No hay contemplaciones de ningún tipo en The Other Side of the Wind: todo el film es un acelerado ajuste de cuentas, acaso menos salvaje que si él mismo lo hubiera concluido. El esmerado montaje de Bob Murawski (ganador del Oscar por The Hurt Locker) parece querer seguirle el paso a las escenas que Welles llegó a editar, pero (además de algunas decisiones discutibles, empezando por alterar aquí y allá el montaje que el propio Welles había podido realizar) da la impresión de estar siempre por debajo de la potencialidad del material. Hay algo de “normalización” en el trabajo de reconstrucción de la película, como esos restauradores que se empeñan en darle a la obra la respetabilidad de su propio tiempo. Queda la esperanza de poder ver las “escenas eliminadas”, y (más lejana aun) la posibilidad de que alguien alguna vez intente una versión menos conservadora (por momentos el film parece la venganza del personaje –y no tanto– de Bodganovich, entregado a su propio lamento y ajuste de cuentas).

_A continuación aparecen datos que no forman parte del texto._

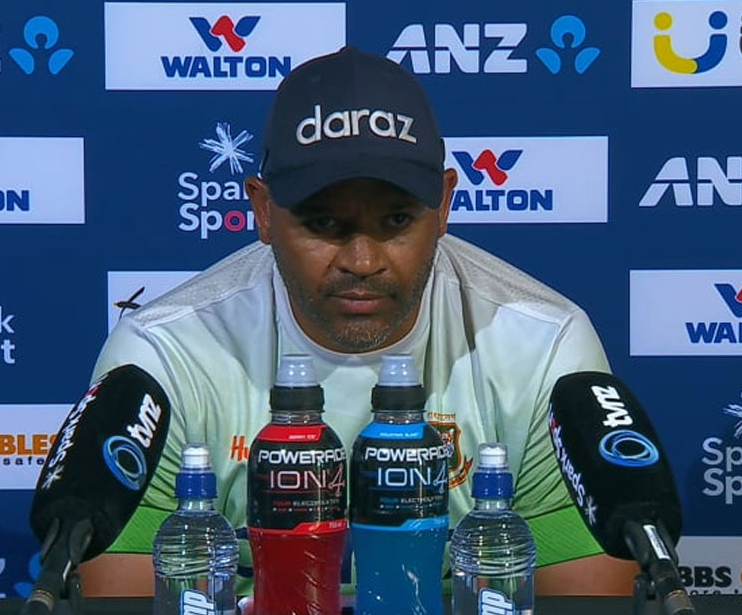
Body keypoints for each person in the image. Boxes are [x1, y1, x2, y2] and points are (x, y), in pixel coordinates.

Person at [79, 46, 637, 597]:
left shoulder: (542, 345)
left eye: (396, 220)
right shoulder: (164, 352)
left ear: (444, 204)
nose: (363, 262)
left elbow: (587, 599)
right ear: (263, 211)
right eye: (324, 223)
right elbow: (124, 599)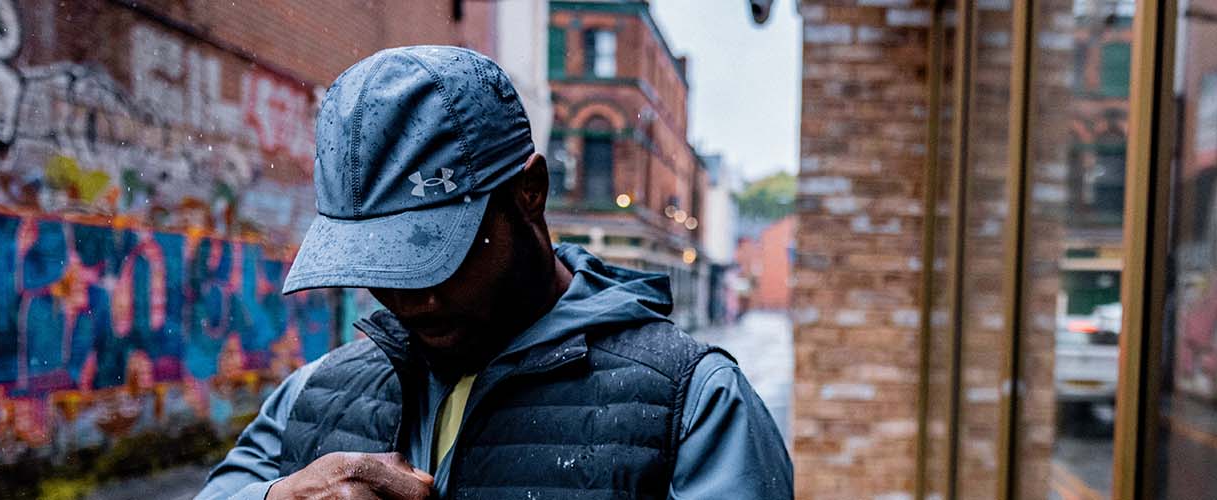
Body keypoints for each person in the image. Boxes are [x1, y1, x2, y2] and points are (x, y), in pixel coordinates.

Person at [193, 46, 795, 500]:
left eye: (436, 254)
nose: (411, 299)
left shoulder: (694, 407)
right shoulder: (313, 394)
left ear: (529, 193)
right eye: (379, 265)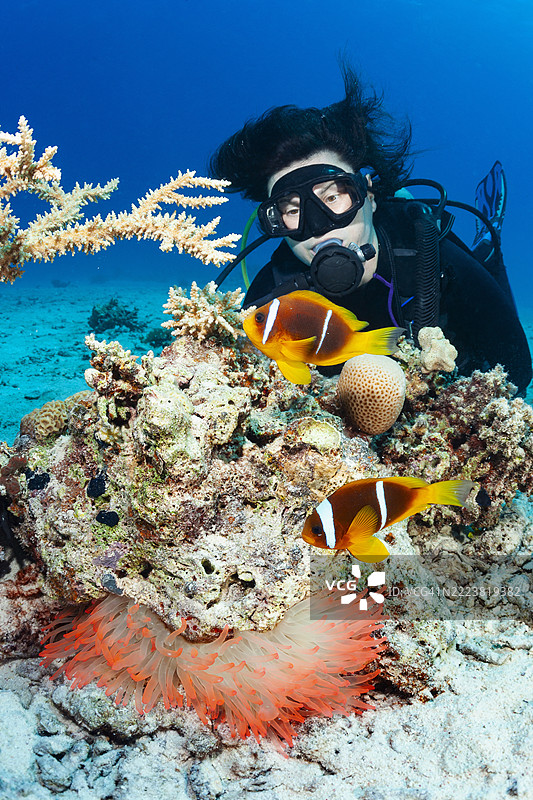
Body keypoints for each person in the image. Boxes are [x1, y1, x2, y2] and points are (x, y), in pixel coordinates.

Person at [209, 65, 532, 395]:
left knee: (484, 272)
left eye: (333, 196)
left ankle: (488, 248)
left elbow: (518, 372)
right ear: (274, 222)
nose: (318, 227)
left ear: (368, 194)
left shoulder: (427, 253)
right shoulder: (271, 296)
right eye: (292, 210)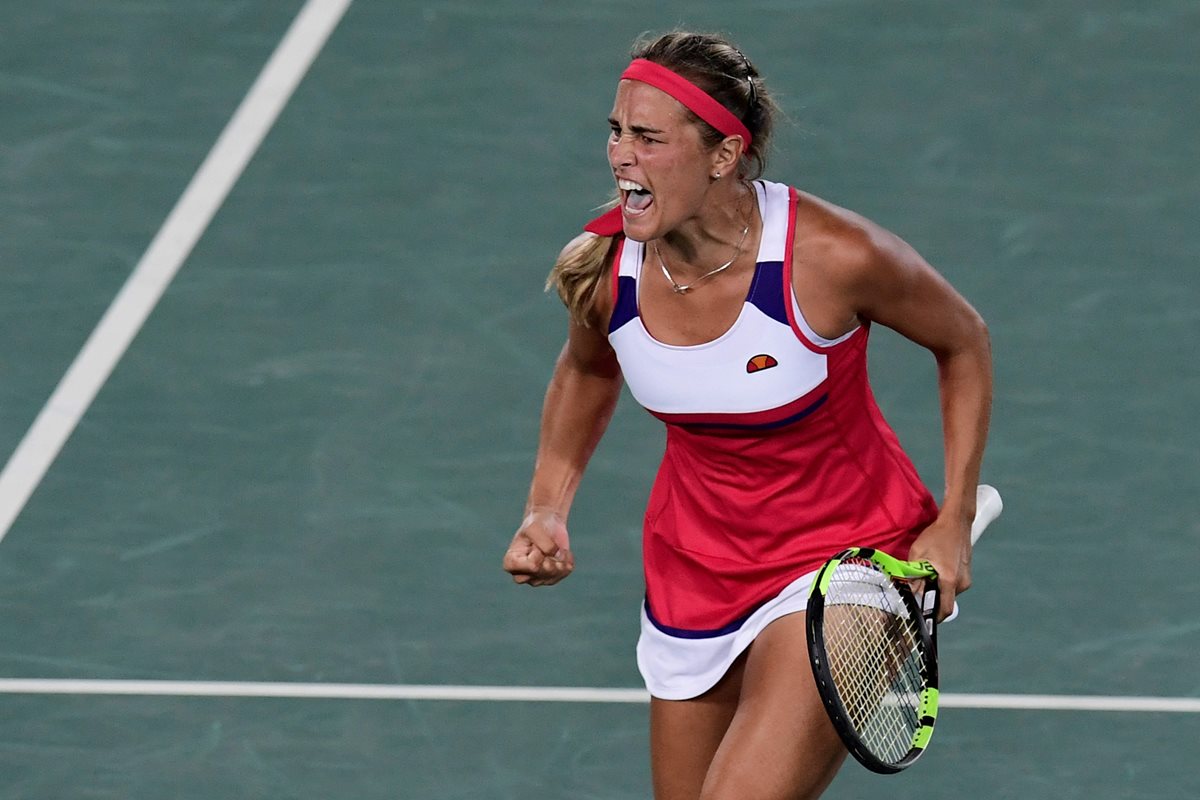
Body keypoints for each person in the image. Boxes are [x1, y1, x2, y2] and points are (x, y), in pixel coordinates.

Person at [502, 30, 992, 800]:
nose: (620, 156)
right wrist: (547, 508)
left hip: (845, 562)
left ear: (724, 155)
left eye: (648, 138)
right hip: (695, 568)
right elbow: (588, 369)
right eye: (616, 131)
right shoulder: (608, 273)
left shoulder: (831, 257)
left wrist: (954, 519)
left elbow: (963, 342)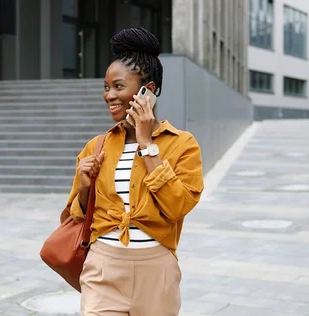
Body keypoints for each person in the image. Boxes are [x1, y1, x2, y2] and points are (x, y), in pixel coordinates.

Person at [64, 27, 204, 315]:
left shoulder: (183, 145)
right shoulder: (96, 146)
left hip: (156, 273)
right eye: (106, 87)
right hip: (103, 269)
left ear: (147, 91)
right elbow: (76, 215)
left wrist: (146, 144)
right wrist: (84, 186)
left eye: (118, 86)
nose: (109, 96)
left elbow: (177, 207)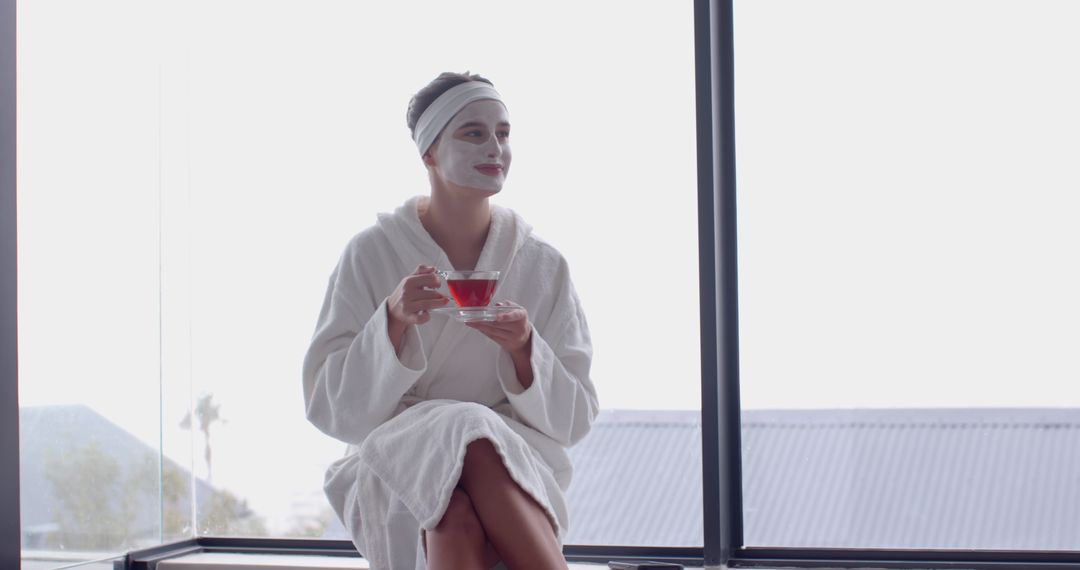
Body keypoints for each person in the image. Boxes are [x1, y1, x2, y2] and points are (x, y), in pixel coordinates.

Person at [302, 71, 599, 570]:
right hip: (395, 463)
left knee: (460, 487)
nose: (495, 148)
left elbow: (576, 418)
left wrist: (526, 349)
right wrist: (392, 323)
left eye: (503, 133)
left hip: (513, 464)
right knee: (462, 443)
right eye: (473, 133)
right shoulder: (371, 254)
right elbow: (329, 409)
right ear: (429, 154)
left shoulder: (543, 265)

La gran pregunta no es solo qué hubiera hecho Welles, sino que estaría haciendo hoy, con el mundo digital a sus pies. Podemos perfectamente imaginarlo maravillado ante la posibilidad de ya no tener que arrastrar una moviola en su equipaje, filmando por todas partes con un IPhone, y pensando la forma de utilizar las plataformas digitales. Que su film haya sido lanzado por Netflix es menos una ironía del destino que la constatación de lo bien que le sentarían los formatos nuevos que gustaba de investigar, aunque desde los márgenes no podamos sino lamentar –cinefilia mortuoria al fin– no poder ver su despedida en pantalla grande.

The Other Side of the Wind transmite implacablemente, dentro y fuera de la pantalla, la gran lección de Welles: hay que filmar como sea, sin excusas, hasta el fondo y el final, más allá de todo y todos. Como sus personajes, Welles murió en su ley: sobre su máquina de escribir, mientras trabajaba en otro de sus proyectos irrealizados. Nos gustaría creer que los dejó así para que seguir apareciendo ante nosotros cada tanto, con su capa y su habano, como un alegre fantasma del porvernir.